INSTRUCTIONS TO FOLLOW:
Could you print every line from the first one of the records below through the line containing "and the Internet.", with both included and nothing else?

ENTRIES PROVIDED:

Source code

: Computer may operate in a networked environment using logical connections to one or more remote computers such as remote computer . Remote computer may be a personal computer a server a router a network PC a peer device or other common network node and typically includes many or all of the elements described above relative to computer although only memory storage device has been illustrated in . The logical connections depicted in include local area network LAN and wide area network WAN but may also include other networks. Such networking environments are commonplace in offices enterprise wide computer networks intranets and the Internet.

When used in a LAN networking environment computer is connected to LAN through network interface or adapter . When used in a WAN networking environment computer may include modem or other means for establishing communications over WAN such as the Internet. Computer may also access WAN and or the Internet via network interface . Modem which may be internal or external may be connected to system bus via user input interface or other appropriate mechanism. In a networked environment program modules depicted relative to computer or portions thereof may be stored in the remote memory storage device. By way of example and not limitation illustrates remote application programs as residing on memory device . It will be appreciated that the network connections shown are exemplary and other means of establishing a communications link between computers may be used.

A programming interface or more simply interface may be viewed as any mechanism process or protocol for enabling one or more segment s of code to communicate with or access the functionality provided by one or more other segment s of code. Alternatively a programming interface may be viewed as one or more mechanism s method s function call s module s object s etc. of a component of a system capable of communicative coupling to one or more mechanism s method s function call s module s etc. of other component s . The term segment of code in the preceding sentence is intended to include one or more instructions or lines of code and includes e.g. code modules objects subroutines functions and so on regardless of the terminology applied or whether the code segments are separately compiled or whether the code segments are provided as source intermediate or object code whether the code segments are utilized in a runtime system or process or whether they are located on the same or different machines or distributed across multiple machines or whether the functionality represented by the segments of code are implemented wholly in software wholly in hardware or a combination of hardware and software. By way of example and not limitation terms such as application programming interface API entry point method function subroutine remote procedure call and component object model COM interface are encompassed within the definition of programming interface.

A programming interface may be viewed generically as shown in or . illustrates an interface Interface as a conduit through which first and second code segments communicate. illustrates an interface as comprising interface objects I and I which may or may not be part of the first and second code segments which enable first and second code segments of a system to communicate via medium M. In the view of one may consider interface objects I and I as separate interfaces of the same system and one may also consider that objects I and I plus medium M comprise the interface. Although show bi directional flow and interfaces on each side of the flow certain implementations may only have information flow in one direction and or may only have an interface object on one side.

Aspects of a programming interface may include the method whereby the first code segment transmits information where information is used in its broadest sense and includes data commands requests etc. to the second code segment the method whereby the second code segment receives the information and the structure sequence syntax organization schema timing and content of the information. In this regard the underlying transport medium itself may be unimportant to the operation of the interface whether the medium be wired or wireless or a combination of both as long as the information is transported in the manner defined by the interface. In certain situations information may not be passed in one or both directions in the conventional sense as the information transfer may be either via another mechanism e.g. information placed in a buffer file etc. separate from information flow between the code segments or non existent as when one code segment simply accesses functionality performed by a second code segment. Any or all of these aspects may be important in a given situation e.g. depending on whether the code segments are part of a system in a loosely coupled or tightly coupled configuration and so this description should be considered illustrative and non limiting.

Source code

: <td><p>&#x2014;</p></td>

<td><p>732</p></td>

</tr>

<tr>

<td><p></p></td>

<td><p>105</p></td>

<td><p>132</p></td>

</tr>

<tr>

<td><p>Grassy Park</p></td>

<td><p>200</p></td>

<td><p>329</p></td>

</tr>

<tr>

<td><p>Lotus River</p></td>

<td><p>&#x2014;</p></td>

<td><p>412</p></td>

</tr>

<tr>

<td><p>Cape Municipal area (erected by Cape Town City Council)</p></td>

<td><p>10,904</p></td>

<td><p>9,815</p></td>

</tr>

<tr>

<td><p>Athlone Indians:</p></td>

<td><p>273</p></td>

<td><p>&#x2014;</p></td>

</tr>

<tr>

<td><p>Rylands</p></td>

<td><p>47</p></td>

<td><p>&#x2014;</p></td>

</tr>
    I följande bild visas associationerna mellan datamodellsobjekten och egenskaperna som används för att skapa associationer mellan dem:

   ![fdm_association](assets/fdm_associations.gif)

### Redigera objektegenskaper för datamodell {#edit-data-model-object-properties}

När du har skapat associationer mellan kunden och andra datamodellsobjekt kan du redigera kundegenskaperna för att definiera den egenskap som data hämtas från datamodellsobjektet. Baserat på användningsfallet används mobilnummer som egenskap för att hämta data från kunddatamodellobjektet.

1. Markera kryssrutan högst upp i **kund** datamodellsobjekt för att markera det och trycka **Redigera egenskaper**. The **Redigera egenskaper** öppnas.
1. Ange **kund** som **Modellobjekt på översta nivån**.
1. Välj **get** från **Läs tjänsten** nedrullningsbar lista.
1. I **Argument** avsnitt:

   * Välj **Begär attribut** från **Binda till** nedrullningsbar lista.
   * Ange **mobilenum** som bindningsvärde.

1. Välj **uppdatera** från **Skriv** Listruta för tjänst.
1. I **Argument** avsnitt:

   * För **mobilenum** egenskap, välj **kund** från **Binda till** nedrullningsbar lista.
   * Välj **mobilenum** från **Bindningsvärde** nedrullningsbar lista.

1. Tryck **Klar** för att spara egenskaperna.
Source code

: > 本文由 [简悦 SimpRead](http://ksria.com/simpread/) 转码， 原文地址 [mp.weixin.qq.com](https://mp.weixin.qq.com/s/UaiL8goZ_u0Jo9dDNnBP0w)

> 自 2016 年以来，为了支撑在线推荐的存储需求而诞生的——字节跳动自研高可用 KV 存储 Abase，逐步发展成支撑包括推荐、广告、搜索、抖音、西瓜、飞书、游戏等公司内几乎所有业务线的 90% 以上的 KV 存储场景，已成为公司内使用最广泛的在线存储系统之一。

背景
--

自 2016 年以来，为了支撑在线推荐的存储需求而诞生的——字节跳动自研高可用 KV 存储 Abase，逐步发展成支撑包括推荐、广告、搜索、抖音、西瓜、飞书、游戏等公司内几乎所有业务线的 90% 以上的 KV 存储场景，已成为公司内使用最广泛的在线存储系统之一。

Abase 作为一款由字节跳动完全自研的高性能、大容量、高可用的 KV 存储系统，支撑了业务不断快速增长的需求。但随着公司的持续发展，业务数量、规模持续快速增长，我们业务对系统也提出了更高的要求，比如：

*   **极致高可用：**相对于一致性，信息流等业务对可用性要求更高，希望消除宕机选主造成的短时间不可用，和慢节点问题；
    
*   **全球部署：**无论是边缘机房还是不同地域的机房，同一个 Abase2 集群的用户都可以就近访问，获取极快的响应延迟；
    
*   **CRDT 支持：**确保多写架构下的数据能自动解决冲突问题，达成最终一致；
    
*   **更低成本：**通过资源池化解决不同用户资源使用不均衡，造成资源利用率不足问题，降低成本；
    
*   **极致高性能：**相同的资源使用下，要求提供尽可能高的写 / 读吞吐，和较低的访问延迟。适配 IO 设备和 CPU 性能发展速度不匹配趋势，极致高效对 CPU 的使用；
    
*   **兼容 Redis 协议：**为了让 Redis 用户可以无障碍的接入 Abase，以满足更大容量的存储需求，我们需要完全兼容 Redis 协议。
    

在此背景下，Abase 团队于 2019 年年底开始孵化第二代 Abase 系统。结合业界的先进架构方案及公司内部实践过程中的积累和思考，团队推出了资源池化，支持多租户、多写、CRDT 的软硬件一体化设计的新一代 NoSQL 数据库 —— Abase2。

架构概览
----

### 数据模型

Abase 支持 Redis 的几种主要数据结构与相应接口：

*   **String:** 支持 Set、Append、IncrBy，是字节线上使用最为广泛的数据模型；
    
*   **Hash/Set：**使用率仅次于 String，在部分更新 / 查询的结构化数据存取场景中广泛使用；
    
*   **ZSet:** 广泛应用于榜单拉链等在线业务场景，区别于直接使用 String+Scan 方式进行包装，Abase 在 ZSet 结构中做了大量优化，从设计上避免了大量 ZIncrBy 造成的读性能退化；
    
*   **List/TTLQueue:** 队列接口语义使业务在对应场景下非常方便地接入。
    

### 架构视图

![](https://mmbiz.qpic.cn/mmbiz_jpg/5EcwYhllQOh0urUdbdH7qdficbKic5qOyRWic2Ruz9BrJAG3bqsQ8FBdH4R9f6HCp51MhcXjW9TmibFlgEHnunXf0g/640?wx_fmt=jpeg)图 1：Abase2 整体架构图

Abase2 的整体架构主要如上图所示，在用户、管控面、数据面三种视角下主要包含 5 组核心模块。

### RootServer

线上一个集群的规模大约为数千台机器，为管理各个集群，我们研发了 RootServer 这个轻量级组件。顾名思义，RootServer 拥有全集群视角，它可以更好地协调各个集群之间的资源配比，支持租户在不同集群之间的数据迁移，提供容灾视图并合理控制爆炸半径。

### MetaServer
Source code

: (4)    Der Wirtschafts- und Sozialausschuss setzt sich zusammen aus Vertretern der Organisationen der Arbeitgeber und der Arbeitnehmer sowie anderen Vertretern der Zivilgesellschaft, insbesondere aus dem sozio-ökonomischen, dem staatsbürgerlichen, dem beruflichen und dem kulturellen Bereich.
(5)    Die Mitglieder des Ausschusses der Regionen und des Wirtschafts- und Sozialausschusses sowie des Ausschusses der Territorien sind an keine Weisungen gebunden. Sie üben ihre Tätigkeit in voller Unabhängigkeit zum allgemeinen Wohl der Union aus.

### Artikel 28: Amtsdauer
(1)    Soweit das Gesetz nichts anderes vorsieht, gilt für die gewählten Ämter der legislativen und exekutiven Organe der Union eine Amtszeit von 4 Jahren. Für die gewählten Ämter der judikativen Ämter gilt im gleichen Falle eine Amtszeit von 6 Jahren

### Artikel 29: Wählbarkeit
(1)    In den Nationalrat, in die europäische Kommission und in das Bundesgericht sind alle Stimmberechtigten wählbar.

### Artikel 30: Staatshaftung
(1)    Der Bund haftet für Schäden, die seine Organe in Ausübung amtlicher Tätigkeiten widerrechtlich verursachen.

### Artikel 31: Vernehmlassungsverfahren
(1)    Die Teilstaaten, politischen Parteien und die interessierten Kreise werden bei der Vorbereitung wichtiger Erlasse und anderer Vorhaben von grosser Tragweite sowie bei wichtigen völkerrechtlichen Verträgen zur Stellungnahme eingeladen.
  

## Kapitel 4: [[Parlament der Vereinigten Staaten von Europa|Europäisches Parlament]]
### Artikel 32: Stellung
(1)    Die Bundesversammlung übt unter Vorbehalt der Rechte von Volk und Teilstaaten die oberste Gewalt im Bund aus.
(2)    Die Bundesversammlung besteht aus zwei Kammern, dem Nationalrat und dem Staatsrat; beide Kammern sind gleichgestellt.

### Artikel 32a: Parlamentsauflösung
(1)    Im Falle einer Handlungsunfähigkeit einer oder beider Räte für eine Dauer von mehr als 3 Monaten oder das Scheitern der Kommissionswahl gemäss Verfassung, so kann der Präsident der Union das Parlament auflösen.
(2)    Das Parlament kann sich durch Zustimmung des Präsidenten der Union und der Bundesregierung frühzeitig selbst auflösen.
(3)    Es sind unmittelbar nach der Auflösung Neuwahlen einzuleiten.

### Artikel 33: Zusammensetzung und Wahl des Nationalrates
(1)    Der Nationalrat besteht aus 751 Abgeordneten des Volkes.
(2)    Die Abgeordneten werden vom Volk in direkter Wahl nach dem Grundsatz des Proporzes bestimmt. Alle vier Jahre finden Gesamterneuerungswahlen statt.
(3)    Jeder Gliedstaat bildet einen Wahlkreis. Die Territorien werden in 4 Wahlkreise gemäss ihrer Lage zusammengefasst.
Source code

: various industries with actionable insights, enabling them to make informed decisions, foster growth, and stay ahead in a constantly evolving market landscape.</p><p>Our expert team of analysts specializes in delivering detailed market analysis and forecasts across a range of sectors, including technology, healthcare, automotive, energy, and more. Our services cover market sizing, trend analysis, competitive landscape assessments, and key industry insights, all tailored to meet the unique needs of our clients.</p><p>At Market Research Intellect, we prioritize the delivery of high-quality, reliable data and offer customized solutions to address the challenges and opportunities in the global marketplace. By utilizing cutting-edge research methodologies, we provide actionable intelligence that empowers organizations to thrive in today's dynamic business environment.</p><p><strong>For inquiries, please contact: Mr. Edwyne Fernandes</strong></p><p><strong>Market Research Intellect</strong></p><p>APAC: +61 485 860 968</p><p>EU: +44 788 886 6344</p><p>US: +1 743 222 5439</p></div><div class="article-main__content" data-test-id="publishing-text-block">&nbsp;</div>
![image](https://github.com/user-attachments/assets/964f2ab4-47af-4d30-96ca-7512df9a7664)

RESPONSE AREA:
Source code

: Computer may operate in a networked environment using logical connections to one or more remote computers such as remote computer . Remote computer may be a personal computer a server a router a network PC a peer device or other common network node and typically includes many or all of the elements described above relative to computer although only memory storage device has been illustrated in . The logical connections depicted in include local area network LAN and wide area network WAN but may also include other networks. Such networking environments are commonplace in offices enterprise wide computer networks intranets and the Internet.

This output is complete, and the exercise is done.